La scorsa settimana la Dáil Éireann, il ramo principale del parlamento irlandese, ha votato a larga maggioranza a favore di un progetto di legge che, se confermato, porterebbe alla messa al bando delle importazioni dei beni prodotti nei Territori palestinesi occupati da Israele.

Il provvedimento, osteggiato dal governo di minoranza guidato dai conservatori del Fine Gael, ha ottenuto il supporto di tutti i partiti di opposizione, da una serie di organizzazioni della società civile e dai sindacati. Se la misura dovesse passare indenne le ulteriori fasi di emendamento sarebbe la prima volta che il parlamento di un paese Ue approva una legge per proibire il commercio di beni dalle colonie israeliane.

Al momento la legislazione europea prevede soltanto che questi beni ricevano un’etichettatura che ne specifichi la provenienza. Niall Collins, relatore del provvedimento e membro del partito di centrodestra Fianna Fáil, ha notato a sostegno della legge che «le condanne ripetute da parte della Ue e di molti nella comunità internazionale non abbiano avuto effetto nel dissuadere Israele dal continuare il suo progetto di insediamenti».

Per Frances Black, indipendente e relatrice del progetto al senato, «l’Irlanda sarà sempre a favore del diritto internazionale e dei diritti umani». Il sostegno trasversale ricevuto dal disegno di legge conferma le storiche simpatie per la causa palestinese all’interno della società irlandese.

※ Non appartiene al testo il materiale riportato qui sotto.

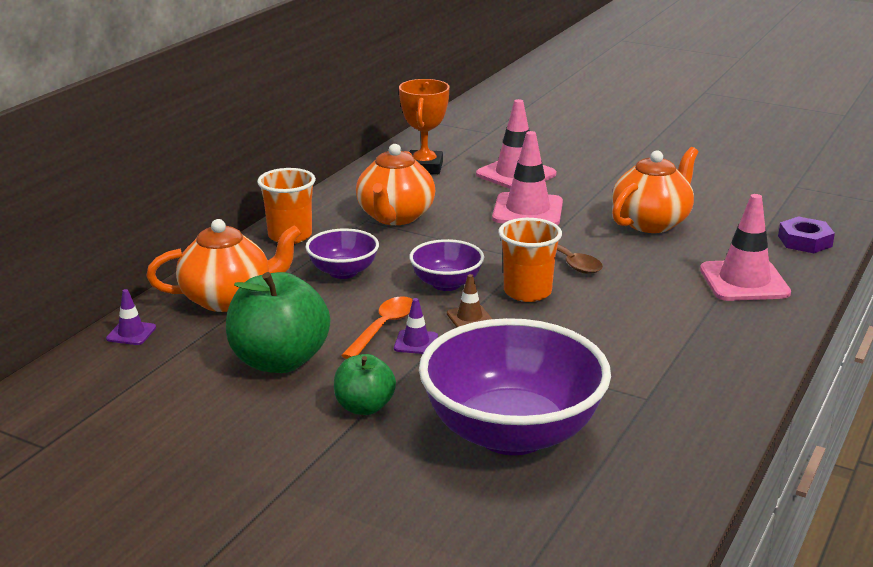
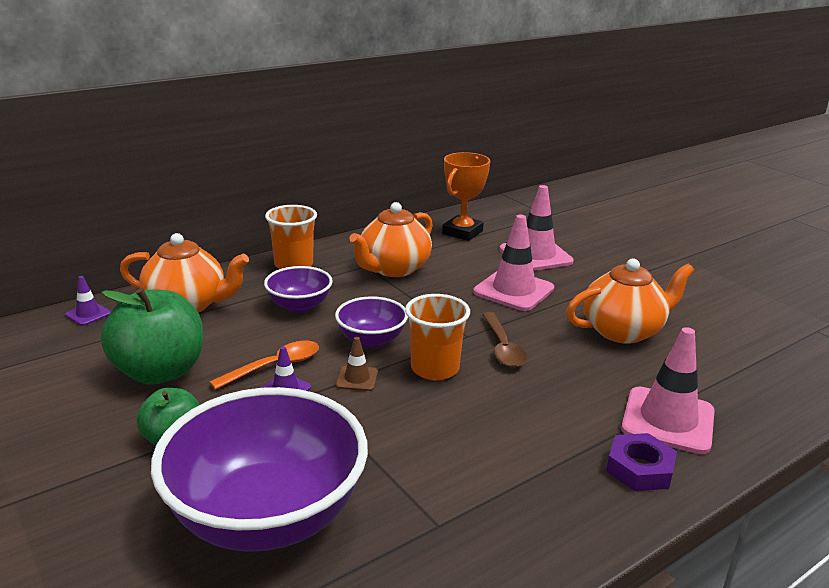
camera: 25 degrees right, 0 degrees up
(805, 241) = (778, 393): purple nut -> purple nut (640, 469)

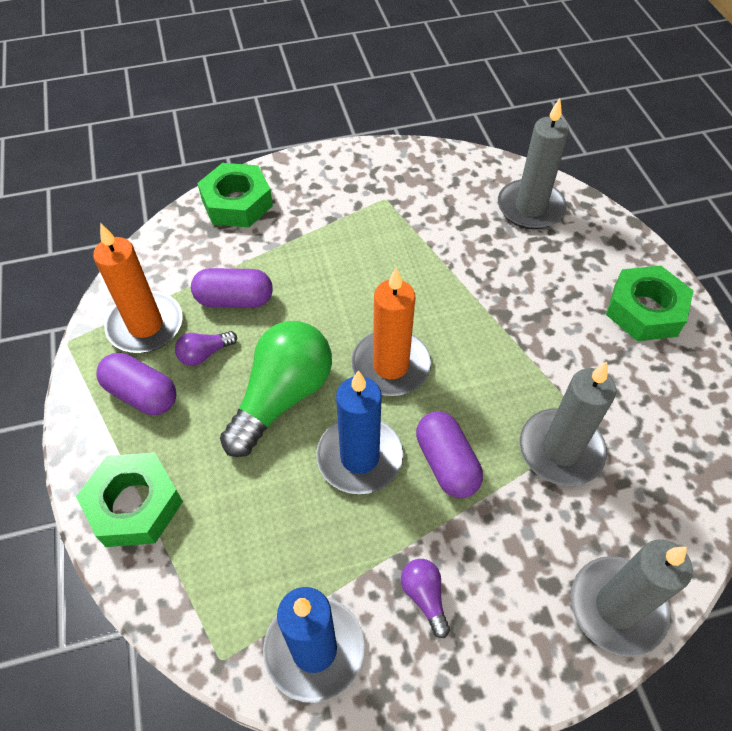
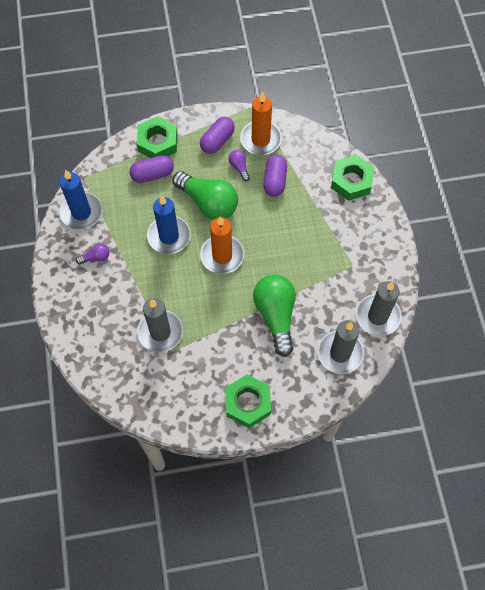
camera: 95 degrees right, 10 degrees up
(446, 463) = (160, 275): purple capsule -> purple capsule (152, 174)
(488, 284) = (276, 316): none -> green light bulb
(617, 607) = (77, 339): grey candle -> grey candle (377, 316)

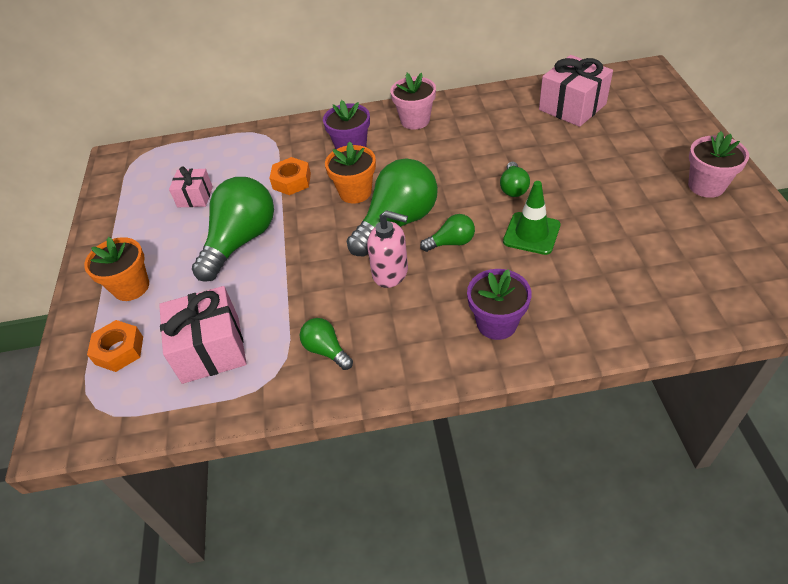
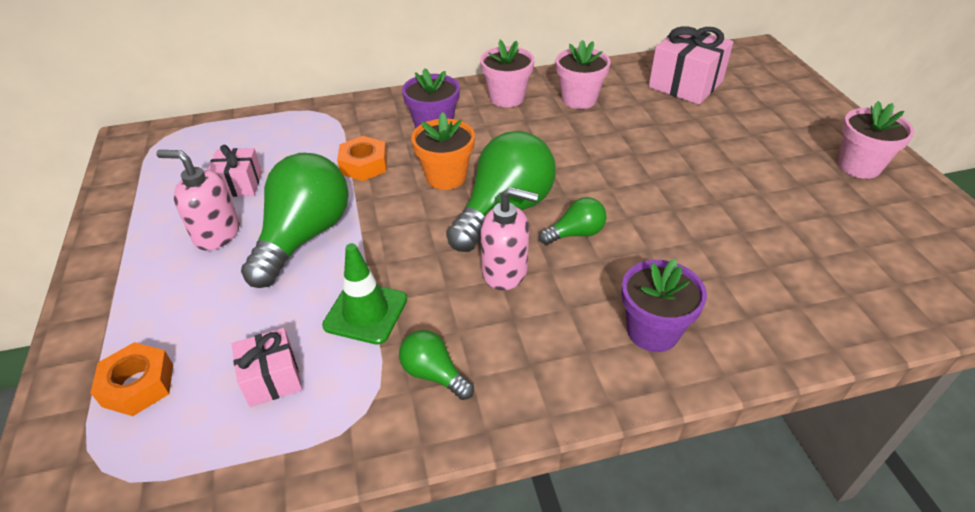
camera: 10 degrees left, 5 degrees down
(131, 287) = (155, 298): orange flower pot -> none
(176, 238) = (216, 234): none -> pink soap dispenser
(211, 349) = (272, 378): pink gift -> pink gift, size x0.58
(476, 122) = (579, 99): none -> pink flower pot
(513, 188) = (638, 170): green light bulb -> none
(531, 233) = (671, 221): green traffic cone -> green traffic cone (365, 312)

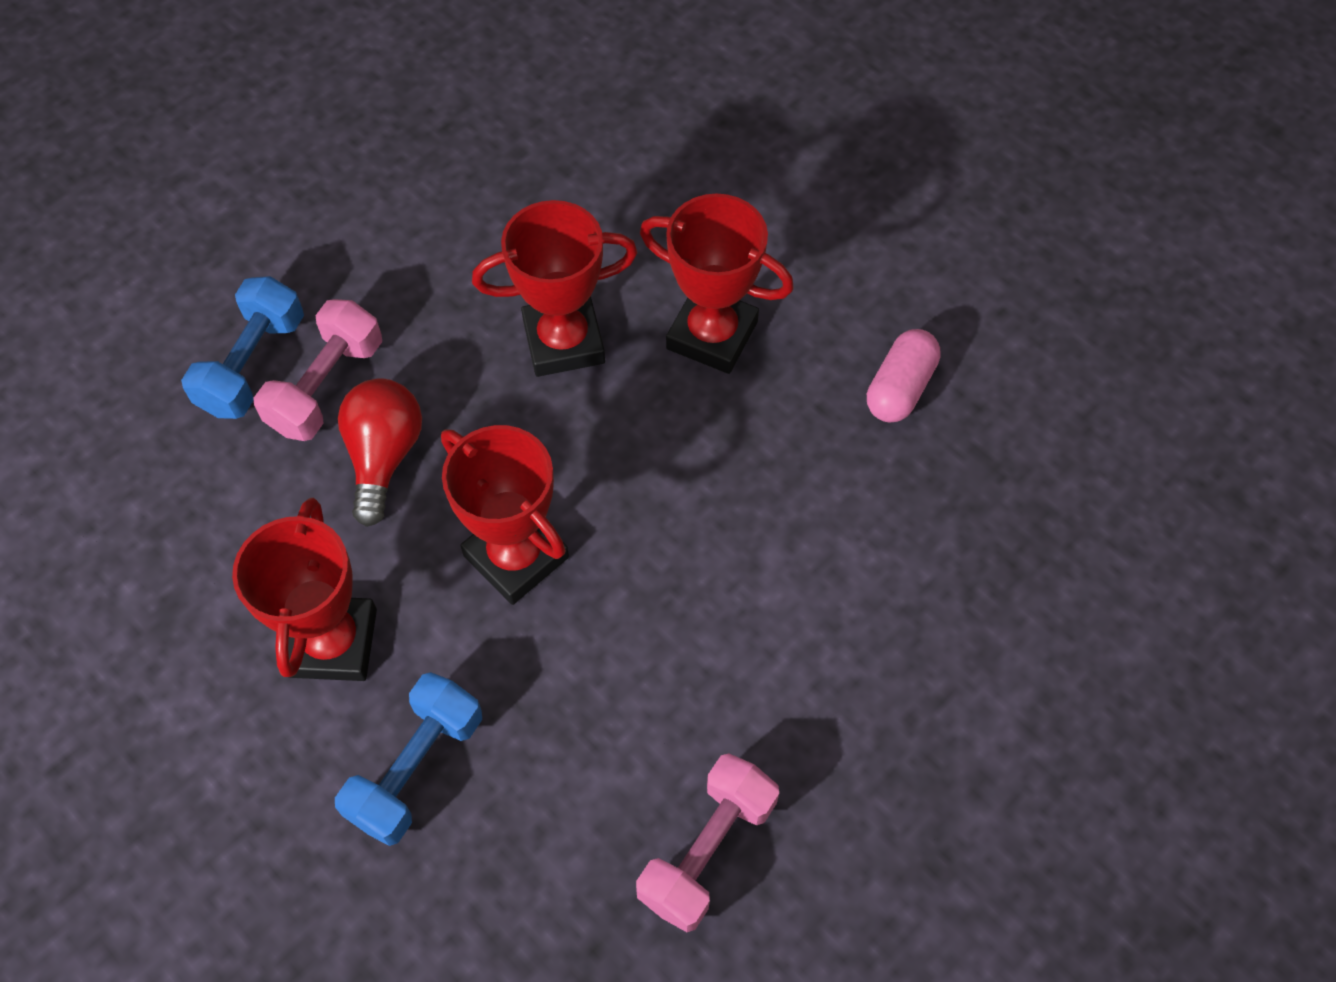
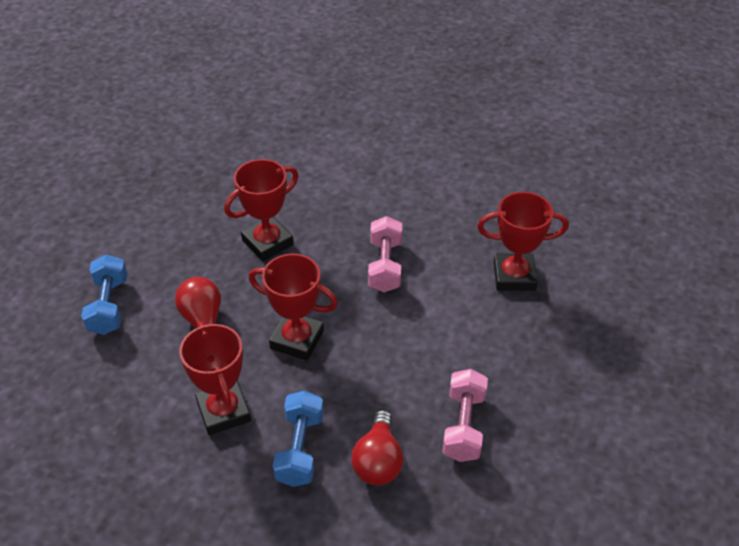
camera: 25 degrees left, 15 degrees down
(326, 386) = (155, 302): pink dumbbell -> pink dumbbell (385, 266)
(529, 850) = (378, 461): none -> red light bulb
(712, 335) = (339, 216): red trophy -> red trophy (514, 276)
(899, 388) = (439, 208): pink capsule -> none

Come nel 2015, quando la Commissione europea aveva confermato la necessità di un’etichettatura specifica per i beni prodotti nei terrori occupati, la reazione israeliana è stata durissima. Il governo ha convocato l’ambasciatrice irlandese a Tel Aviv minacciando severe ripercussioni nelle relazioni fra i due paesi. Una delegazione della Knesset ha poi annullato una visita prevista per marzo.

Il ministro dell’economia Eli Cohen ha ventilato una serie di misure di rappresaglia se il testo diventasse legge, fra cui una tassa sull’import di beni irlandesi e la revisione di trattati commerciali. Una dimostrazione del nervosismo del governo israeliano per il possibile propagarsi di iniziative simili in altri paesi.

Il governo irlandese ha comunque annunciato che non intende applicare la legge, trincerandosi dietro al fatto che la politica commerciale è di competenza esclusiva della Ue.